**WHAT YOU ARE ASKED TO DO:** Copy word for word, and only, the lines below from the one with "#490: none -> present" through the last.

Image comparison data
○ ○ ○ ○ ○ ○ ○

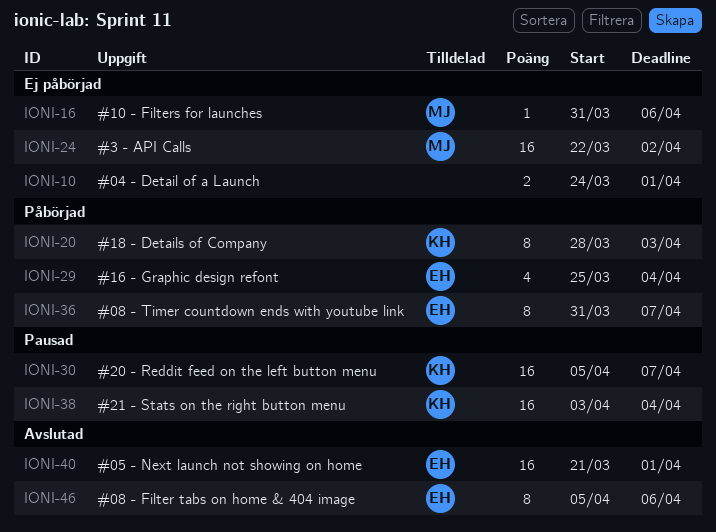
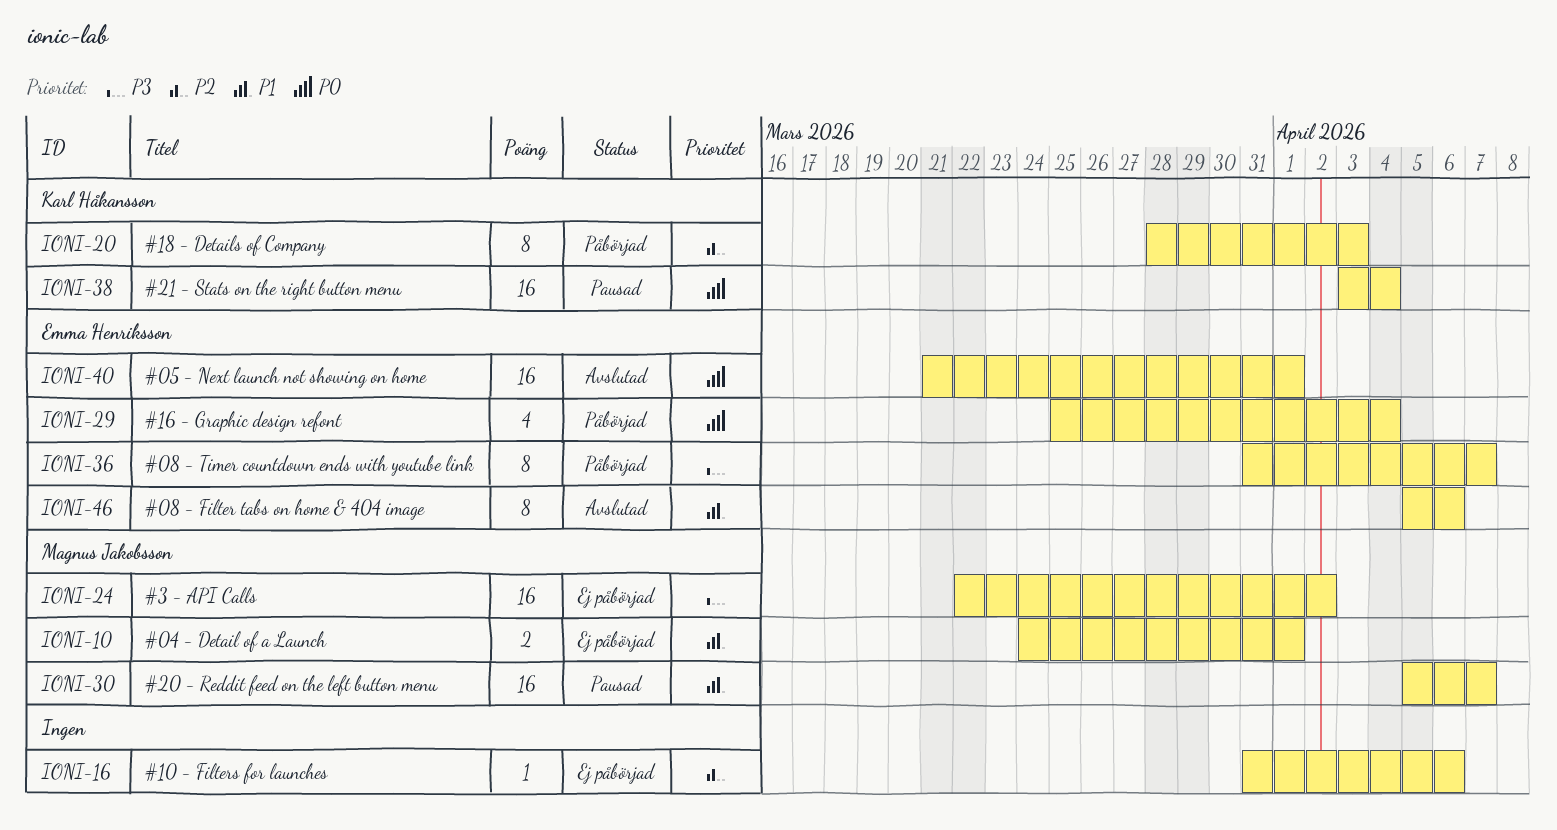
IONI-10, owner: none -> Magnus Jakobsson
IONI-16, owner: Magnus Jakobsson -> none
IONI-30, owner: Karl Håkansson -> Magnus Jakobsson

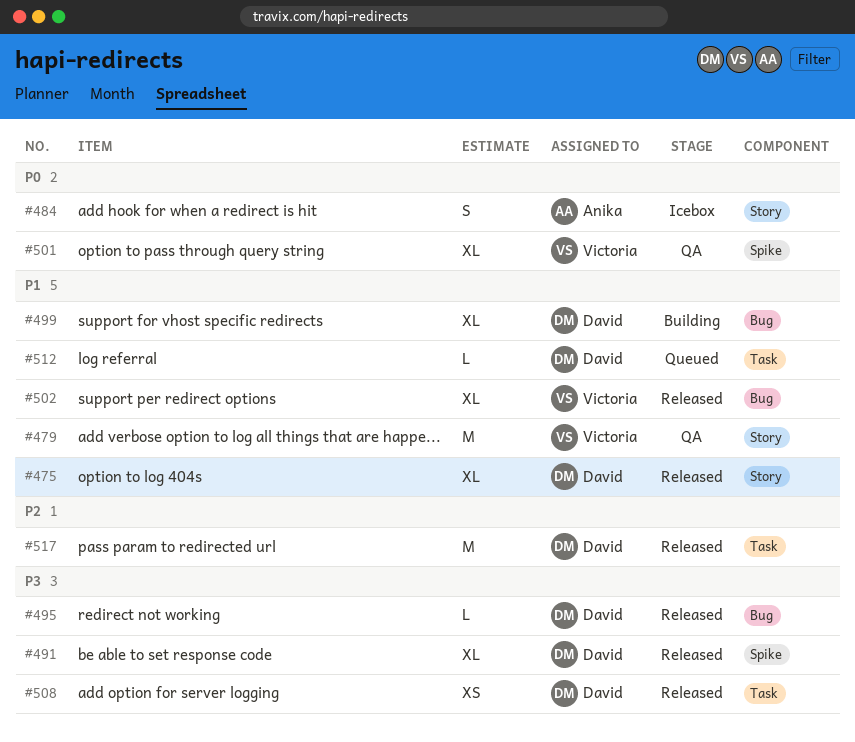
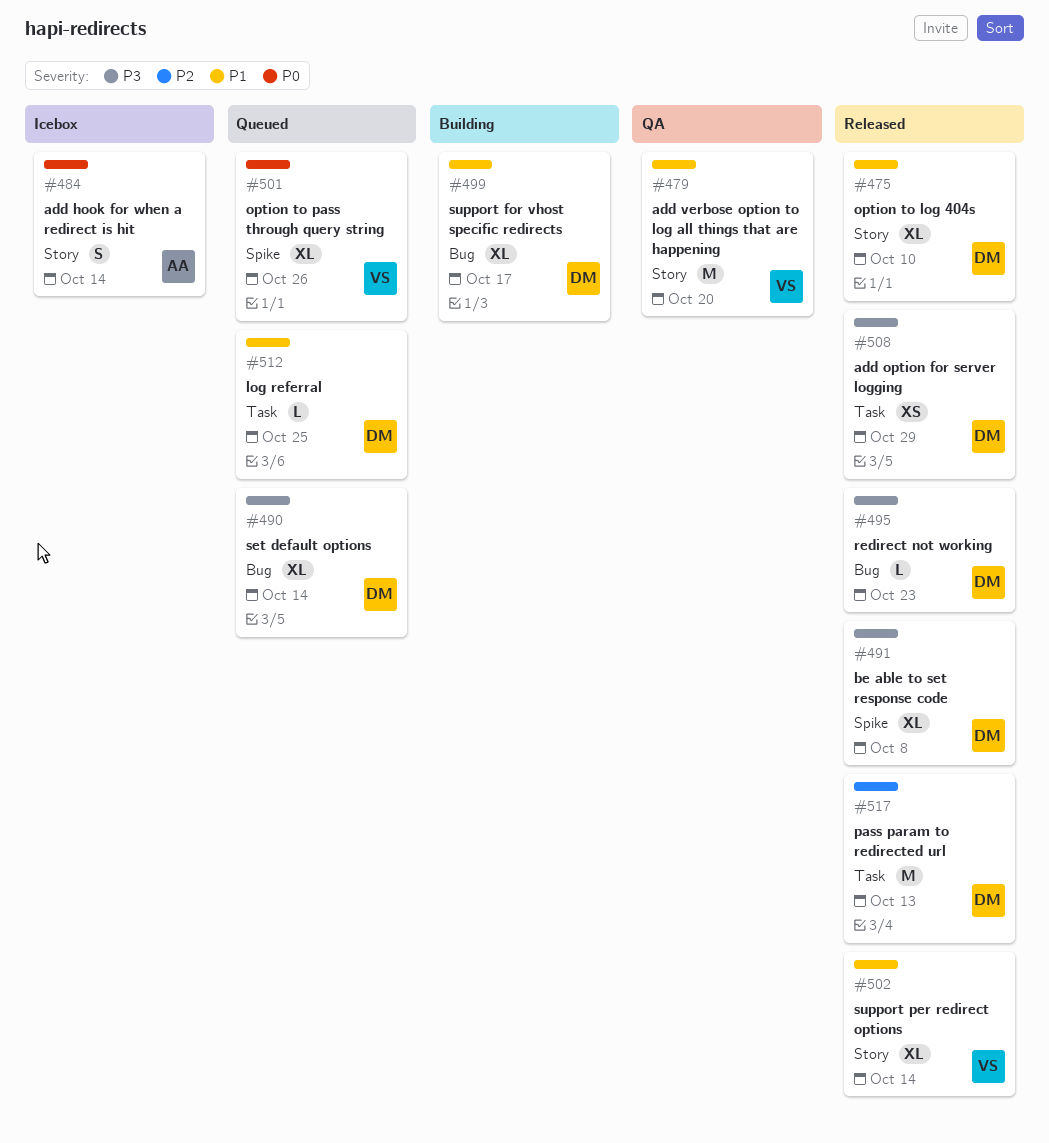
#490: none -> present
#501, status: QA -> Queued
#502, label: Bug -> Story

○ ○ ○ ○ ○ ○ ○

**EXPECTED OUTPUT:**
#490: none -> present
#501, status: QA -> Queued
#502, label: Bug -> Story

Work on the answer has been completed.